I’m writing this now that the kids are in bed. It’s quiet in the house – so quiet I can hear the faucet running outside as the soaker hose runs. Peace and quiet are the two things that I never get when the kids are around, so obviously I cherish it. A lot. I need this time or I’ll have a nervous breakdown kind of cherish.
All kids are – by nature – loud. Some are louder than others. Mine take the “average” child decibel level and throw it out the window in an attempt to reach fighter jet capacity. They are NEVER quiet. At least, not all at the same time. The thing is, if we take the Engineer out of the mix the noise level tapers down. He’s the human version of an amplifier – that electrical component that takes energy and uses it to increase the output of a signal.
I’m not really sure why he is this way. I could get all technical and tell you it’s a facet of his Sensory Processing Disorder caused by seeking more input. I could say it’s because of his psychomotor overexcitabilities. I could even tell you that it’s part of his single-minded focus and intensity. They’re all true, and they’re all pieces of the puzzle that is my son.
His dial is stuck on high
Whatever it is, it drives me nuts. I have my own sensitivities. Loud loud loud! is a migraine trigger, and I cannot focus on anything else with an auditory 3-ring circus going on outside of my ears. And since the Engineer’s volume control is stuck on high, I suffer. That’s a mild way of putting it. I want so desperately for him to just SHUT UP! that sometimes I’ll turn the music up as loud as I can to drown him out.
It’s not just the volume. It’s the constant stream of consciousness, questioning, chattering, fighting, never-ending verbal spew out of his mouth. If we ask him not to talk, he’ll start beatboxing. If we put a stop to that, he does unconscious verbal stims or humming, ticking, smacking his lips, something. He told me once that he can’t stand silence – that it hurts his ears.
It affects the rest of us
The worst part about it is that we’re now a loud family because of him. Anyone wanting to be heard has to yell over him (or at him, to stop the noise.) The other kids compete for attention against the constant stream of noise. If we’re in the car, the younger kids have a screaming contest to get my attention. We parents have to literally yell just to get his attention, and sometimes even that doesn’t work.
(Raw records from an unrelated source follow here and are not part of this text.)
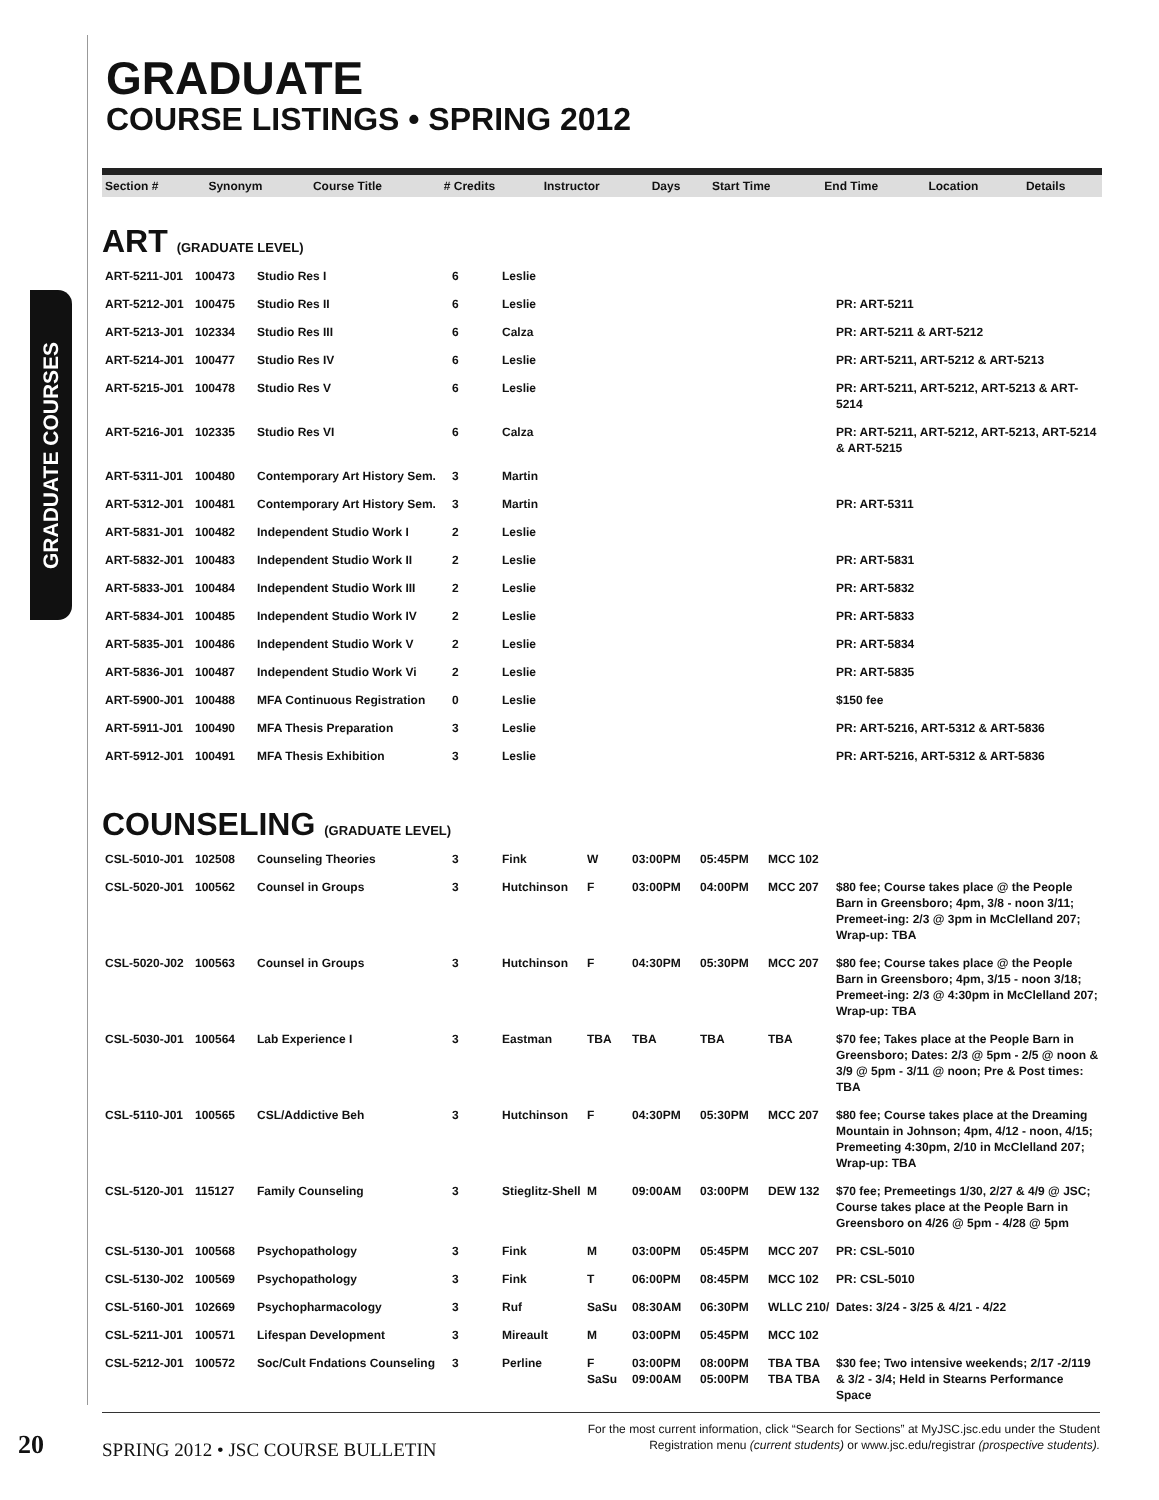GRADUATE COURSES
GRADUATE
COURSE LISTINGS • SPRING 2012
| Section # | Synonym | Course Title | # Credits | Instructor | Days | Start Time | End Time | Location | Details |
| --- | --- | --- | --- | --- | --- | --- | --- | --- | --- |
ART (GRADUATE LEVEL)
| ART-5211-J01 | 100473 | Studio Res I | 6 | Leslie | | | | | |
| ART-5212-J01 | 100475 | Studio Res II | 6 | Leslie | | | | | PR: ART-5211 |
| ART-5213-J01 | 102334 | Studio Res III | 6 | Calza | | | | | PR: ART-5211 & ART-5212 |
| ART-5214-J01 | 100477 | Studio Res IV | 6 | Leslie | | | | | PR: ART-5211, ART-5212 & ART-5213 |
| ART-5215-J01 | 100478 | Studio Res V | 6 | Leslie | | | | | PR: ART-5211, ART-5212, ART-5213 & ART-5214 |
| ART-5216-J01 | 102335 | Studio Res VI | 6 | Calza | | | | | PR: ART-5211, ART-5212, ART-5213, ART-5214 & ART-5215 |
| ART-5311-J01 | 100480 | Contemporary Art History Sem. | 3 | Martin | | | | | |
| ART-5312-J01 | 100481 | Contemporary Art History Sem. | 3 | Martin | | | | | PR: ART-5311 |
| ART-5831-J01 | 100482 | Independent Studio Work I | 2 | Leslie | | | | | |
| ART-5832-J01 | 100483 | Independent Studio Work II | 2 | Leslie | | | | | PR: ART-5831 |
| ART-5833-J01 | 100484 | Independent Studio Work III | 2 | Leslie | | | | | PR: ART-5832 |
| ART-5834-J01 | 100485 | Independent Studio Work IV | 2 | Leslie | | | | | PR: ART-5833 |
| ART-5835-J01 | 100486 | Independent Studio Work V | 2 | Leslie | | | | | PR: ART-5834 |
| ART-5836-J01 | 100487 | Independent Studio Work Vi | 2 | Leslie | | | | | PR: ART-5835 |
| ART-5900-J01 | 100488 | MFA Continuous Registration | 0 | Leslie | | | | | $150 fee |
| ART-5911-J01 | 100490 | MFA Thesis Preparation | 3 | Leslie | | | | | PR: ART-5216, ART-5312 & ART-5836 |
| ART-5912-J01 | 100491 | MFA Thesis Exhibition | 3 | Leslie | | | | | PR: ART-5216, ART-5312 & ART-5836 |
COUNSELING (GRADUATE LEVEL)
| CSL-5010-J01 | 102508 | Counseling Theories | 3 | Fink | W | 03:00PM | 05:45PM | MCC 102 | |
| CSL-5020-J01 | 100562 | Counsel in Groups | 3 | Hutchinson | F | 03:00PM | 04:00PM | MCC 207 | $80 fee; Course takes place @ the People Barn in Greensboro; 4pm, 3/8 - noon 3/11; Premeet-ing: 2/3 @ 3pm in McClelland 207; Wrap-up: TBA |
| CSL-5020-J02 | 100563 | Counsel in Groups | 3 | Hutchinson | F | 04:30PM | 05:30PM | MCC 207 | $80 fee; Course takes place @ the People Barn in Greensboro; 4pm, 3/15 - noon 3/18; Premeet-ing: 2/3 @ 4:30pm in McClelland 207; Wrap-up: TBA |
| CSL-5030-J01 | 100564 | Lab Experience I | 3 | Eastman | TBA | TBA | TBA | TBA | $70 fee; Takes place at the People Barn in Greensboro; Dates: 2/3 @ 5pm - 2/5 @ noon & 3/9 @ 5pm - 3/11 @ noon; Pre & Post times: TBA |
| CSL-5110-J01 | 100565 | CSL/Addictive Beh | 3 | Hutchinson | F | 04:30PM | 05:30PM | MCC 207 | $80 fee; Course takes place at the Dreaming Mountain in Johnson; 4pm, 4/12 - noon, 4/15; Premeeting 4:30pm, 2/10 in McClelland 207; Wrap-up: TBA |
| CSL-5120-J01 | 115127 | Family Counseling | 3 | Stieglitz-Shell | M | 09:00AM | 03:00PM | DEW 132 | $70 fee; Premeetings 1/30, 2/27 & 4/9 @ JSC; Course takes place at the People Barn in Greensboro on 4/26 @ 5pm - 4/28 @ 5pm |
| CSL-5130-J01 | 100568 | Psychopathology | 3 | Fink | M | 03:00PM | 05:45PM | MCC 207 | PR: CSL-5010 |
| CSL-5130-J02 | 100569 | Psychopathology | 3 | Fink | T | 06:00PM | 08:45PM | MCC 102 | PR: CSL-5010 |
| CSL-5160-J01 | 102669 | Psychopharmacology | 3 | Ruf | SaSu | 08:30AM | 06:30PM | WLLC 210/ | Dates: 3/24 - 3/25 & 4/21 - 4/22 |
| CSL-5211-J01 | 100571 | Lifespan Development | 3 | Mireault | M | 03:00PM | 05:45PM | MCC 102 | |
| CSL-5212-J01 | 100572 | Soc/Cult Fndations Counseling | 3 | Perline | F SaSu | 03:00PM 09:00AM | 08:00PM 05:00PM | TBA TBA TBA TBA | $30 fee; Two intensive weekends; 2/17 -2/119 & 3/2 - 3/4; Held in Stearns Performance Space |
20
SPRING 2012 • JSC COURSE BULLETIN
For the most current information, click “Search for Sections” at MyJSC.jsc.edu under the Student Registration menu (current students) or www.jsc.edu/registrar (prospective students).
God forbid it’s an emergency situation – my husband jokes about my howler monkey voice, but it’s really not funny. If I have to stop him with my voice alone, then my voice becomes something akin to the Black Rider’s screams from the Lord of the Rings movies. Loud, ear-piercing, with dramatic shifts in tone and climbing pitch. It physically hurts my vocal cords to have to do that, but nothing else works from a distance.
The biggest stressor
I won’t lie: the Engineer’s noise issues are probably the biggest source of stress in my parenting role. If he would close his mouth and listen he would hear me telling him to STOP and not walk in the road. If he would shut up for 2 seconds his siblings could have the attention they so desperately need and try to get by provoking fights. If he could shut down his mouth and engage his mind, his impulsiveness would improve.
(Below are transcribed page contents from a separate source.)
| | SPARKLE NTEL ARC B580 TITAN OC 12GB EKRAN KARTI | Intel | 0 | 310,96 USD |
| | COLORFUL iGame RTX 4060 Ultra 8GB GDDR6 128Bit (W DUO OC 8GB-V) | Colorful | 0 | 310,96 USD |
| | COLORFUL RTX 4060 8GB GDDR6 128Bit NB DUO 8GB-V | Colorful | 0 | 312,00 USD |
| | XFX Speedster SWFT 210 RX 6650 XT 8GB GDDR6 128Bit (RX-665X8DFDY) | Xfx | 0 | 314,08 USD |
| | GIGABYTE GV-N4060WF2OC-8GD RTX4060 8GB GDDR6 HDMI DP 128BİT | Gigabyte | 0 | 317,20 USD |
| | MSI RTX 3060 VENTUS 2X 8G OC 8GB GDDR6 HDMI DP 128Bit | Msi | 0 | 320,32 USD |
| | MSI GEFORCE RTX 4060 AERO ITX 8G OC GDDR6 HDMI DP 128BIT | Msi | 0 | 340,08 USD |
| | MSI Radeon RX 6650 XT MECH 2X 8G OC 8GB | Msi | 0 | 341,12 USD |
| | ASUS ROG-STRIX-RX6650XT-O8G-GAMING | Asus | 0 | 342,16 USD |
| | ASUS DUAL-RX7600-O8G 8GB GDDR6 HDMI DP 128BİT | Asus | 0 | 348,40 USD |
It’s a big deal. And I don’t know how to help him improve it without him feeling like he’s the problem.
He’s not the problem. Because he literally cannot control it. We work with him to practice indoor/outdoor voice. We ask him to modulate his voice in public, and 2 seconds later it’s right back to ear-piercing chatter. I snap at him to SHUT UP NOW so that I can get his brother’s attention before he runs away from me. I touch his shoulder to get his attention in public places because I know he can’t hear me.
This is one of those situations that I desperately hope he will mature enough to control it. Because if he can’t, he’ll be the employee no one wants to deal with. The college kid that the professors hate. The guy no girl wants to date because he won’t let her talk enough to get to know her. I’m doing the mom-worrying thing again.
So hey, if you see us in public (who am I kidding? You’ll hear us first) I’m sorry. Because I know how our loud family bothers other people. I know – because it bothers me! Just imagine what it’s like to live with it every single day and send an ounce of sympathy over my way. We’re a work in progress – and it’s a big job.